In reality, Joyce argued, Ireland had less crime than anywhere else in Europe, including England. Indeed, the other thing that inspired his article were “the Great Wyrley outrages”, then reaching dénouement. That too involved a miscarriage of justice, dating from a series of livestock maimings in Staffordshire in 1903. Blame was pinned on one George Edalji, the solicitor son of a Parsi immigrant. But the case against him, fuelled by old-fashioned racism, was preposterous. He suffered, for example, from a condition called myopic astigmatism, which made his alleged nocturnal crimes difficult if not impossible.

Luckier

In any case, Edalji was luckier than Myles Joyce. Although sentenced to three years’ hard labour, he attracted many supporters including Arthur Conan Doyle. Doyle investigated the case, Sherlock Holmes-style, and helped secure a pardon.
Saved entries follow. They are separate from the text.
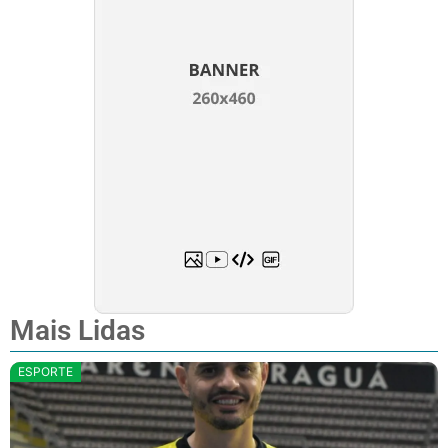
Mais Lidas
ESPORTE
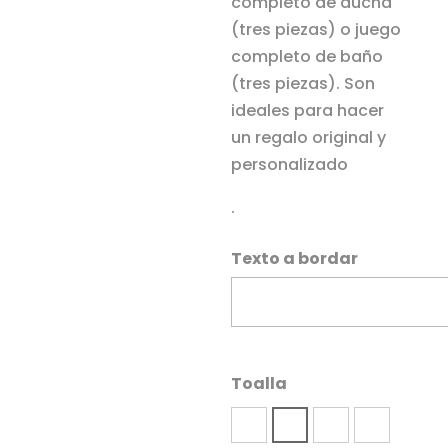
completo de ducha
(tres piezas) o juego
completo de baño
(tres piezas). Son
ideales para hacer
un regalo original y
personalizado
.
Texto a bordar
Toalla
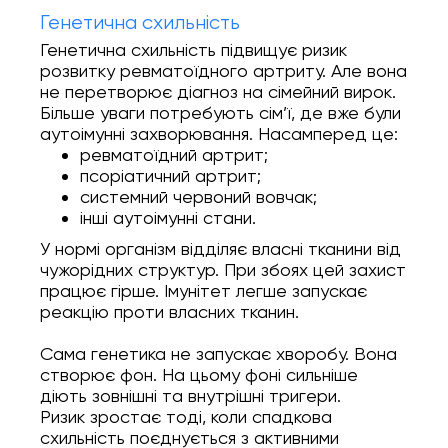
Генетична схильність
Генетична схильність підвищує ризик
розвитку ревматоїдного артриту. Але вона
не перетворює діагноз на сімейний вирок.
Більше уваги потребують сім’ї, де вже були
аутоімунні захворювання. Насамперед це:
ревматоїдний артрит;
псоріатичний артрит;
системний червоний вовчак;
інші аутоімунні стани.
У нормі організм відділяє власні тканини від
чужорідних структур. При збоях цей захист
працює гірше. Імунітет легше запускає
реакцію проти власних тканин.
Сама генетика не запускає хворобу. Вона
створює фон. На цьому фоні сильніше
діють зовнішні та внутрішні тригери.
Ризик зростає тоді, коли спадкова
схильність поєднується з активними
The ghost of poor Myles Joyce may have haunted a Myles of more recent vintage: Na gCopaleen, formerly of this parish. Yes, the latter's comic masterpiece An Béal Bocht was mainly inspired by the Blasket school of literature. But the plight of its protagonist, a Gaeilgeóir who ends the novel jailed for life on a trumped-up murder charge after a trial he couldn't follow, surely owes something to Maamtrasna.

So I hesitate to suggest Myles’s creator, Brian O’Nolan, has been the subject of major injustice. But having gone to the trouble of dying on April Fool’s Day 1966, he might be excused for thinking his distinctive anniversary sacrosanct. Whereas I see instead that, for the second year running, the annual Mylesday celebration in Dublin’s Palace Bar has been deferred until April 2nd.

The main reason, again, is rugby. A clash between literature and the Leinster-Saracens game, especially in a pub, might turn ugly. But April 1st is also Easter Sunday this year. And as Mylesday organiser John Clarke laments, it is in general an increasingly crowded date.

The celebration of fools aside, it has also been designated Atheist Day, International Pooper Scooper day, and even something called Edible Book Day. So bake a cake in the shape of a Thomas Hardy novel then, if you wish. Meanwhile, far from the madding crowd, Mylesday at the Palace will be on Monday at 3pm.